*** ENTRIES SUPPLIED ***

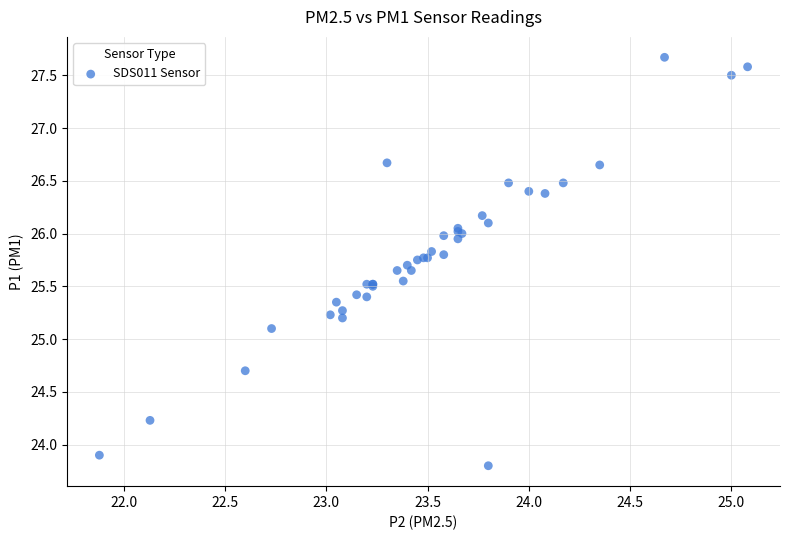

What Y value in the scatter plot is closest to 25?

25.1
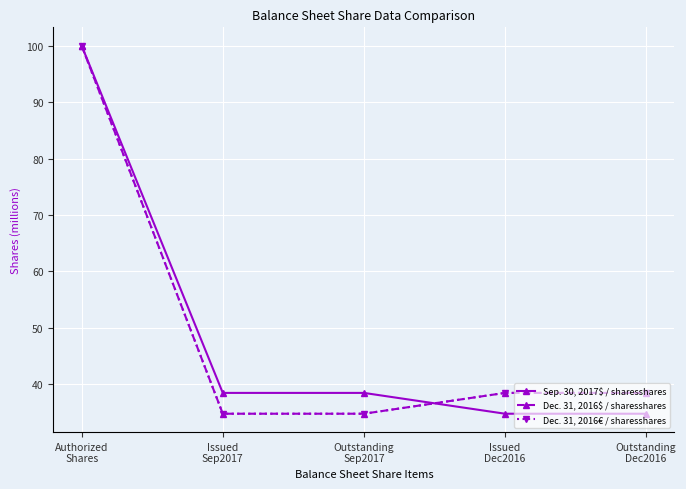

What position from the left is Outstanding
Dec2016?

5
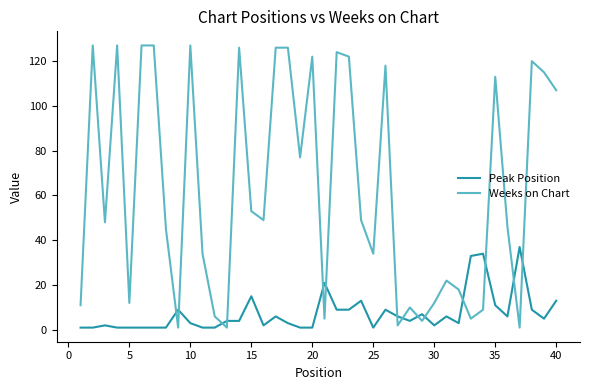

Which series has the widest spread of values?

Weeks on Chart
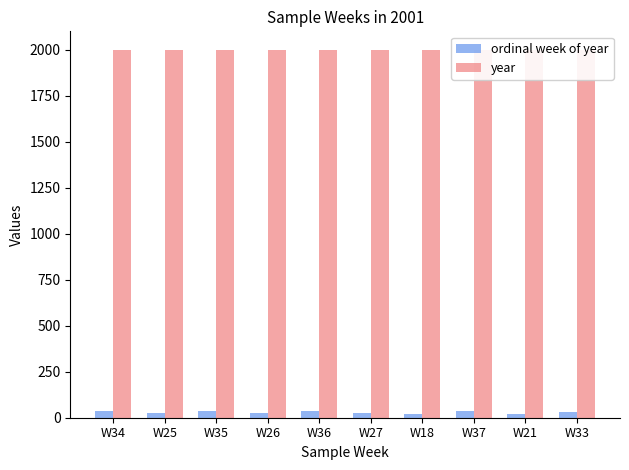

What are all the series names shown in the legend?

ordinal week of year, year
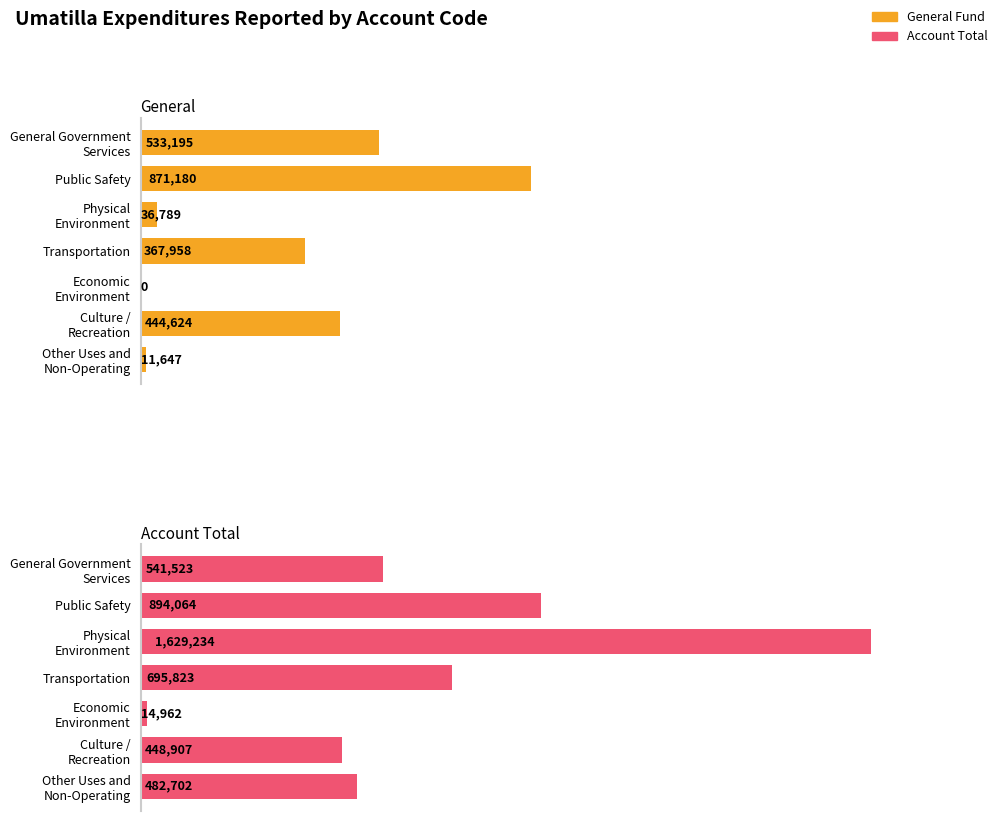

Between General Government Services and Economic Environment, which series saw the biggest shift?

General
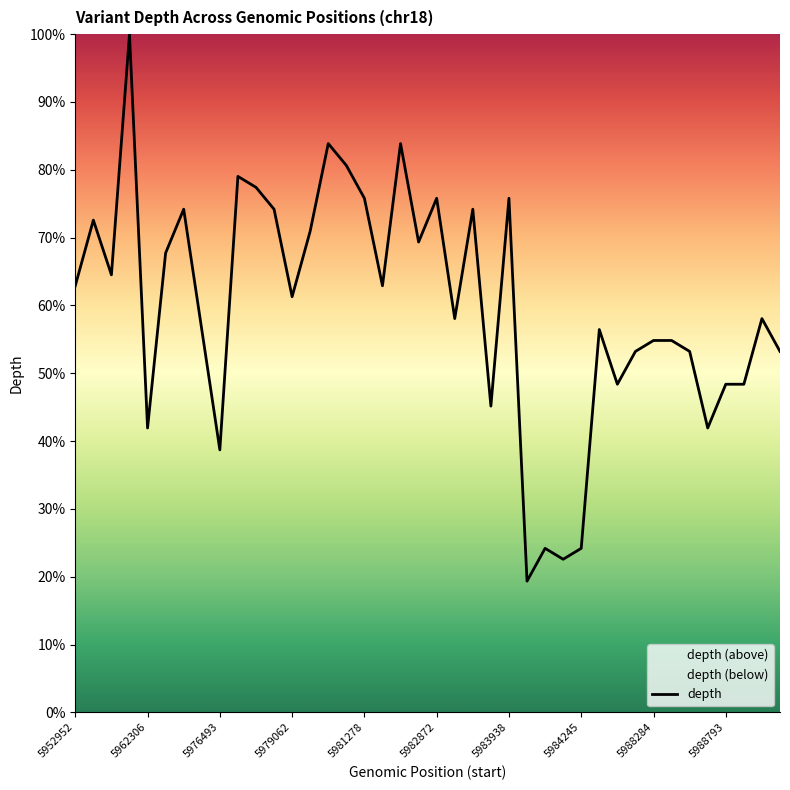

What is the minimum value shown in the chart?

19.4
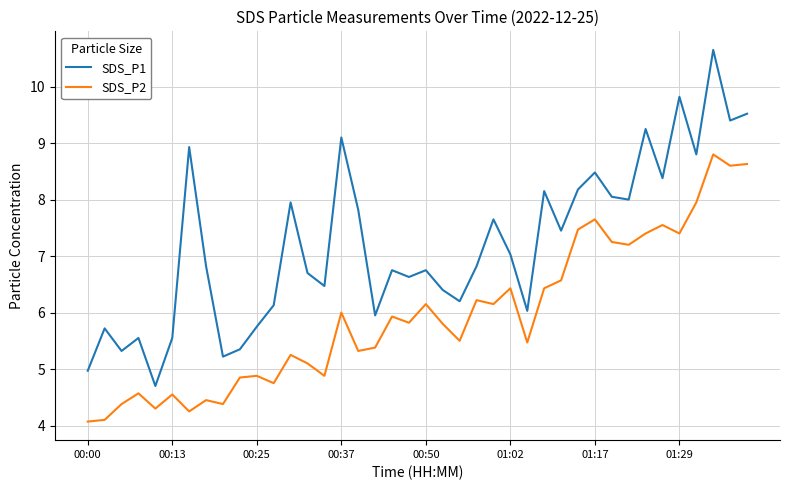

List the series in order of their overall mean, lowest first.

SDS_P2, SDS_P1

***

_WHAT TO WORK ON_. Write out all of the records above word for word, leaving out the pictures.

_TASK ANSWER_.
What Y value in the scatter plot is closest to 25?

25.1

What position from the left is Outstanding
Dec2016?

5

Which series has the widest spread of values?

Weeks on Chart

What are all the series names shown in the legend?

ordinal week of year, year

Between General Government Services and Economic Environment, which series saw the biggest shift?

General

What is the minimum value shown in the chart?

19.4

List the series in order of their overall mean, lowest first.

SDS_P2, SDS_P1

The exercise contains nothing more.